#### WHAT TO WORK ON
Reproduce every line of the listing below verbatim, keeping each coordinate, value, and arrow unchanged.

#### GIVEN RECORDS
▼▼▼

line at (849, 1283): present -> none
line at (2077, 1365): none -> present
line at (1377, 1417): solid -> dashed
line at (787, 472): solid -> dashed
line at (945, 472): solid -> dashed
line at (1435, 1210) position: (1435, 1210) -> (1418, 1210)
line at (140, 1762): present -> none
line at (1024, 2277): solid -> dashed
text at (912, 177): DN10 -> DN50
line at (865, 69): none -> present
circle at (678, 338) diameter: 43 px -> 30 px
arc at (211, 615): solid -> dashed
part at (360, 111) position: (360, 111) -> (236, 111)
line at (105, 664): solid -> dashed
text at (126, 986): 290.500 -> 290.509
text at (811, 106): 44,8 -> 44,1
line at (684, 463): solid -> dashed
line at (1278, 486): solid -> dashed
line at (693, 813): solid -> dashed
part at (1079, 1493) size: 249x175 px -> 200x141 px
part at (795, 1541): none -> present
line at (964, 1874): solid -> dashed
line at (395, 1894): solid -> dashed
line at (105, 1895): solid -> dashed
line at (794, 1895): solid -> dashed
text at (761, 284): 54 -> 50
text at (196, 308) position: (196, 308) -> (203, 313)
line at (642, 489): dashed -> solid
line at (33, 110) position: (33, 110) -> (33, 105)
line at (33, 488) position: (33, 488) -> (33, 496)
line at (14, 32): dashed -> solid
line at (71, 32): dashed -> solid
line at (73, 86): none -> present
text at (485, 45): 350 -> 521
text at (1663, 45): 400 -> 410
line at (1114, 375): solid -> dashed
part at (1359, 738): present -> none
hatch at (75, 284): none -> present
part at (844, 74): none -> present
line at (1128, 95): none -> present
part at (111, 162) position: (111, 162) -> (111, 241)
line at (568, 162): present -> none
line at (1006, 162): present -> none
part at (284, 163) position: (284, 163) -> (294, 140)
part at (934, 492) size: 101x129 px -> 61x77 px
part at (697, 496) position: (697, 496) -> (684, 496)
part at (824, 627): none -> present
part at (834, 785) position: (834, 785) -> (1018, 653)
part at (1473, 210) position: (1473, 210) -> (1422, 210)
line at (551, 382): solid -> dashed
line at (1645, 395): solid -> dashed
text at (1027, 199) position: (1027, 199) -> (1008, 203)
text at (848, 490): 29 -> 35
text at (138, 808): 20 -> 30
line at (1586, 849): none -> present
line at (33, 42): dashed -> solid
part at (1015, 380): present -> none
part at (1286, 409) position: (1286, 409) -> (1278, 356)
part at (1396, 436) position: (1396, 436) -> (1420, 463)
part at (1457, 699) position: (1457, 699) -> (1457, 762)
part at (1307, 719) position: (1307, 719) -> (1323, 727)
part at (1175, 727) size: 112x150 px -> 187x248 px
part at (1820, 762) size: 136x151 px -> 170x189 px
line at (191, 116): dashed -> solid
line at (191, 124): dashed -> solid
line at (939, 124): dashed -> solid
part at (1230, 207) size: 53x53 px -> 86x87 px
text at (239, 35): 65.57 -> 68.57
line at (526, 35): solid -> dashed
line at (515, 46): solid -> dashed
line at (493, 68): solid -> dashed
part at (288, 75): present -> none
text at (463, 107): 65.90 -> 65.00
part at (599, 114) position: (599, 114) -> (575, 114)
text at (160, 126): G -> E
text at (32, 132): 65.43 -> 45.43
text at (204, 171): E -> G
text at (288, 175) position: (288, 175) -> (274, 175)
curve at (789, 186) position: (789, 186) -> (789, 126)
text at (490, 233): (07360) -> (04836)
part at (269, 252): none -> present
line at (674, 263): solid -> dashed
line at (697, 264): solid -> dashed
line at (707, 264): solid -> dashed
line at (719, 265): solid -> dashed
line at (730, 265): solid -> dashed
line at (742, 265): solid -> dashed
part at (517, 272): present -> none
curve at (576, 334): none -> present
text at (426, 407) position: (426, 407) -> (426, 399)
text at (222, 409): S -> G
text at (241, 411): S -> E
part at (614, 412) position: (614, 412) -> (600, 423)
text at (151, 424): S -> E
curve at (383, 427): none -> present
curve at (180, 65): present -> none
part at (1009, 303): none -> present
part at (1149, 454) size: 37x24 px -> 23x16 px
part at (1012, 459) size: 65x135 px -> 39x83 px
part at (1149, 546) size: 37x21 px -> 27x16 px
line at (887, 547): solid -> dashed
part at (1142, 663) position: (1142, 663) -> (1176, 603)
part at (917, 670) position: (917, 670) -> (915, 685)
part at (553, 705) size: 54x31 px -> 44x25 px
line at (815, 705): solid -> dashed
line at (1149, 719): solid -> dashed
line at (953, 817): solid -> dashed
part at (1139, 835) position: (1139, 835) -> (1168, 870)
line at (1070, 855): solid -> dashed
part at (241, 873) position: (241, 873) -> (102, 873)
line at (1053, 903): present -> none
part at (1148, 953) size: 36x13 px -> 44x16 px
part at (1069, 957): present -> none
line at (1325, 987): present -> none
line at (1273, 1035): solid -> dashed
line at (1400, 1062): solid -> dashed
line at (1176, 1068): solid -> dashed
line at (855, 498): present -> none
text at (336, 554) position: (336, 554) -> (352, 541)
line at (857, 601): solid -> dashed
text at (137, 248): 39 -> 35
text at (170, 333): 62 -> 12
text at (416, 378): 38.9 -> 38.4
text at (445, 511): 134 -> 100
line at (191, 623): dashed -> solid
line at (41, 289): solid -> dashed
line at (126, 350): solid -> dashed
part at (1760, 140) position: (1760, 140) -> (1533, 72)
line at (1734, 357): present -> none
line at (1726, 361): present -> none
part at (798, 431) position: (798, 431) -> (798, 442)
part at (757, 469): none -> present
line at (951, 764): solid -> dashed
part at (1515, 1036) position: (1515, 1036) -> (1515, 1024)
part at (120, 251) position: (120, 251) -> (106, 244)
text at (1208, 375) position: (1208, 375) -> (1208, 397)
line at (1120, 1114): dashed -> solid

▲▲▲

#### REPLY
line at (849, 1283): present -> none
line at (2077, 1365): none -> present
line at (1377, 1417): solid -> dashed
line at (787, 472): solid -> dashed
line at (945, 472): solid -> dashed
line at (1435, 1210) position: (1435, 1210) -> (1418, 1210)
line at (140, 1762): present -> none
line at (1024, 2277): solid -> dashed
text at (912, 177): DN10 -> DN50
line at (865, 69): none -> present
circle at (678, 338) diameter: 43 px -> 30 px
arc at (211, 615): solid -> dashed
part at (360, 111) position: (360, 111) -> (236, 111)
line at (105, 664): solid -> dashed
text at (126, 986): 290.500 -> 290.509
text at (811, 106): 44,8 -> 44,1
line at (684, 463): solid -> dashed
line at (1278, 486): solid -> dashed
line at (693, 813): solid -> dashed
part at (1079, 1493) size: 249x175 px -> 200x141 px
part at (795, 1541): none -> present
line at (964, 1874): solid -> dashed
line at (395, 1894): solid -> dashed
line at (105, 1895): solid -> dashed
line at (794, 1895): solid -> dashed
text at (761, 284): 54 -> 50
text at (196, 308) position: (196, 308) -> (203, 313)
line at (642, 489): dashed -> solid
line at (33, 110) position: (33, 110) -> (33, 105)
line at (33, 488) position: (33, 488) -> (33, 496)
line at (14, 32): dashed -> solid
line at (71, 32): dashed -> solid
line at (73, 86): none -> present
text at (485, 45): 350 -> 521
text at (1663, 45): 400 -> 410
line at (1114, 375): solid -> dashed
part at (1359, 738): present -> none
hatch at (75, 284): none -> present
part at (844, 74): none -> present
line at (1128, 95): none -> present
part at (111, 162) position: (111, 162) -> (111, 241)
line at (568, 162): present -> none
line at (1006, 162): present -> none
part at (284, 163) position: (284, 163) -> (294, 140)
part at (934, 492) size: 101x129 px -> 61x77 px
part at (697, 496) position: (697, 496) -> (684, 496)
part at (824, 627): none -> present
part at (834, 785) position: (834, 785) -> (1018, 653)
part at (1473, 210) position: (1473, 210) -> (1422, 210)
line at (551, 382): solid -> dashed
line at (1645, 395): solid -> dashed
text at (1027, 199) position: (1027, 199) -> (1008, 203)
text at (848, 490): 29 -> 35
text at (138, 808): 20 -> 30
line at (1586, 849): none -> present
line at (33, 42): dashed -> solid
part at (1015, 380): present -> none
part at (1286, 409) position: (1286, 409) -> (1278, 356)
part at (1396, 436) position: (1396, 436) -> (1420, 463)
part at (1457, 699) position: (1457, 699) -> (1457, 762)
part at (1307, 719) position: (1307, 719) -> (1323, 727)
part at (1175, 727) size: 112x150 px -> 187x248 px
part at (1820, 762) size: 136x151 px -> 170x189 px
line at (191, 116): dashed -> solid
line at (191, 124): dashed -> solid
line at (939, 124): dashed -> solid
part at (1230, 207) size: 53x53 px -> 86x87 px
text at (239, 35): 65.57 -> 68.57
line at (526, 35): solid -> dashed
line at (515, 46): solid -> dashed
line at (493, 68): solid -> dashed
part at (288, 75): present -> none
text at (463, 107): 65.90 -> 65.00
part at (599, 114) position: (599, 114) -> (575, 114)
text at (160, 126): G -> E
text at (32, 132): 65.43 -> 45.43
text at (204, 171): E -> G
text at (288, 175) position: (288, 175) -> (274, 175)
curve at (789, 186) position: (789, 186) -> (789, 126)
text at (490, 233): (07360) -> (04836)
part at (269, 252): none -> present
line at (674, 263): solid -> dashed
line at (697, 264): solid -> dashed
line at (707, 264): solid -> dashed
line at (719, 265): solid -> dashed
line at (730, 265): solid -> dashed
line at (742, 265): solid -> dashed
part at (517, 272): present -> none
curve at (576, 334): none -> present
text at (426, 407) position: (426, 407) -> (426, 399)
text at (222, 409): S -> G
text at (241, 411): S -> E
part at (614, 412) position: (614, 412) -> (600, 423)
text at (151, 424): S -> E
curve at (383, 427): none -> present
curve at (180, 65): present -> none
part at (1009, 303): none -> present
part at (1149, 454) size: 37x24 px -> 23x16 px
part at (1012, 459) size: 65x135 px -> 39x83 px
part at (1149, 546) size: 37x21 px -> 27x16 px
line at (887, 547): solid -> dashed
part at (1142, 663) position: (1142, 663) -> (1176, 603)
part at (917, 670) position: (917, 670) -> (915, 685)
part at (553, 705) size: 54x31 px -> 44x25 px
line at (815, 705): solid -> dashed
line at (1149, 719): solid -> dashed
line at (953, 817): solid -> dashed
part at (1139, 835) position: (1139, 835) -> (1168, 870)
line at (1070, 855): solid -> dashed
part at (241, 873) position: (241, 873) -> (102, 873)
line at (1053, 903): present -> none
part at (1148, 953) size: 36x13 px -> 44x16 px
part at (1069, 957): present -> none
line at (1325, 987): present -> none
line at (1273, 1035): solid -> dashed
line at (1400, 1062): solid -> dashed
line at (1176, 1068): solid -> dashed
line at (855, 498): present -> none
text at (336, 554) position: (336, 554) -> (352, 541)
line at (857, 601): solid -> dashed
text at (137, 248): 39 -> 35
text at (170, 333): 62 -> 12
text at (416, 378): 38.9 -> 38.4
text at (445, 511): 134 -> 100
line at (191, 623): dashed -> solid
line at (41, 289): solid -> dashed
line at (126, 350): solid -> dashed
part at (1760, 140) position: (1760, 140) -> (1533, 72)
line at (1734, 357): present -> none
line at (1726, 361): present -> none
part at (798, 431) position: (798, 431) -> (798, 442)
part at (757, 469): none -> present
line at (951, 764): solid -> dashed
part at (1515, 1036) position: (1515, 1036) -> (1515, 1024)
part at (120, 251) position: (120, 251) -> (106, 244)
text at (1208, 375) position: (1208, 375) -> (1208, 397)
line at (1120, 1114): dashed -> solid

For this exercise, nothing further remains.